VC: Well, you know, Ruth, this has been really interesting, but I think it’s about time that we—

RBB: And don’t get me started on the funny satyr! Creatures legendary for their perverse and disgusting obsessions. And that’s his teacher! I can just imagine what he was teaching him. And did you see how jealous the horse became of Hercules and the girl? Just what was going on between Hercules and the horse anyway?

VC: This has been Vic Chalker with another BID exclusive.

RBB: And what was the deal with the singing darkies—?
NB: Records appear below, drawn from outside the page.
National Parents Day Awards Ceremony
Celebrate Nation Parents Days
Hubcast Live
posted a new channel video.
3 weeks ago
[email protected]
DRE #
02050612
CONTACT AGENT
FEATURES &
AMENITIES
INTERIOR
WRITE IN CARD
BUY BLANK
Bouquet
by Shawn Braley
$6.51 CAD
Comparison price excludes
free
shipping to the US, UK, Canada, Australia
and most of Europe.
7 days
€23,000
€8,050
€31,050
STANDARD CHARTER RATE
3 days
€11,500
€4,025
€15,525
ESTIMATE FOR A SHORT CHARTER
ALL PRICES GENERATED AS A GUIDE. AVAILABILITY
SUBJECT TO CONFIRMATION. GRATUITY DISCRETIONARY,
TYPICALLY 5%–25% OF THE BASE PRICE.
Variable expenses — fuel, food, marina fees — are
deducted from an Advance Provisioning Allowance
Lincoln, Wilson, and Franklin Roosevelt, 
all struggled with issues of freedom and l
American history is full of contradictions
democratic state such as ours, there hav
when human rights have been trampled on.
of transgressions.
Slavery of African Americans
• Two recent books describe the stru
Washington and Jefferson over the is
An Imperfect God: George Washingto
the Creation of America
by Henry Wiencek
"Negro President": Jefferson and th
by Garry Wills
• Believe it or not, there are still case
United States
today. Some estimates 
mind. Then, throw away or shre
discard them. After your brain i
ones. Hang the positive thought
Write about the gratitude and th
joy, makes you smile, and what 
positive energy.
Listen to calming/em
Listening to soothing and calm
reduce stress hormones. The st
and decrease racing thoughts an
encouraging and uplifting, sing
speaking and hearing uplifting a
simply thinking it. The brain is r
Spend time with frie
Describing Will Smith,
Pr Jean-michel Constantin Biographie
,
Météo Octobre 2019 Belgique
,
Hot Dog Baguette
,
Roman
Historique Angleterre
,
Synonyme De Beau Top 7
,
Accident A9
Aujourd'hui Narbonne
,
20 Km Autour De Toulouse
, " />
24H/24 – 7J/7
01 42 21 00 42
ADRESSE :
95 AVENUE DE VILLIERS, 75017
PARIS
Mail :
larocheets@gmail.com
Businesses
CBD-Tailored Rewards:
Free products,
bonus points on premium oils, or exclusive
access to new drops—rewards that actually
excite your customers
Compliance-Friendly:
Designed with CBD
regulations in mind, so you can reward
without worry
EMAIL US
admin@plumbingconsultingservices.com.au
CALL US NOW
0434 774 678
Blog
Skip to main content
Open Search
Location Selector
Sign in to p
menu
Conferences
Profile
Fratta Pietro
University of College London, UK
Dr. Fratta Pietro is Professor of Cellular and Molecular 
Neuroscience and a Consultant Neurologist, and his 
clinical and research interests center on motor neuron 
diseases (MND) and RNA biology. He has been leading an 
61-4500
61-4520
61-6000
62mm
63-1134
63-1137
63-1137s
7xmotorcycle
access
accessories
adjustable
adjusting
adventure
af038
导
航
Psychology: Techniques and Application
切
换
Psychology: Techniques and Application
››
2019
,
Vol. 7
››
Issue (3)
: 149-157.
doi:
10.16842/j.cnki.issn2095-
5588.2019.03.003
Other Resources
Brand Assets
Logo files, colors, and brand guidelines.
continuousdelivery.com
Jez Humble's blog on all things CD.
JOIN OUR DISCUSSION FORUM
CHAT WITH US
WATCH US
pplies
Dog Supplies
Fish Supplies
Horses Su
(Peter David, writer of stuff, can be written to at Second Age, Inc., PO Box 239, Bayport, NY 11705. Remember those Garfield dolls that suck to your car window? I’d like to see a similar toy with plush George of the Jungle dolls. With maybe a really smushed-in face and some vine clutched in one hand. Imagine having one of those plastered against your car window, as if he’d just slammed into it. Watch out.)

 

10 comments on “Vic Chalker returns

  1. When did Vic Chalker make the transition from slapdash mutant hunting to entertainment journalism?

    1. He first appeared in the column (originally as a parody of over-the-top fan attitudes, later in roles like this one); slapdash mutant hunting was just a sideline.

      1. Interesting. That also provides some context for the “#1 Fan” gag from the comics (not sure if that was Vic or one of his equally ill-fated relatives, but the connection is still there). Thanks!

  2. Heh. The most depressing thing is that there are people in the real world that behave like “Ruth Beder-Batten”.

    A few years back, I read in a Brazilian tabloid that an Evangelical group was protesting several cartoons and stuff like that, and their accusations were so outrageous that you couldn’t believe it wasn’t satire.

    My favorite was a misconception they had, because none of them were good at English, and they said the Mighty Morphin Power Rangers were promoting Morphine. Yes, the drug. The Power Rangers were in the business of making kids into morphine addicts.

    1. Those were dark days. The kids that weren’t on morphine were freebasing phonics.

    2. From my own very limited exposure to the Power Rangers, I’d have to say that a bit of morphine would certainly have made the show more enjoyable for me to watch.

    1. Yeah, I know, hard to fathom why I would imply that right wing extremism goes hand in hand with racism.

      PAD

    2. Singing Darkies? Idk this was going to be a priview of League of Extraordinary Gentlemen 1910.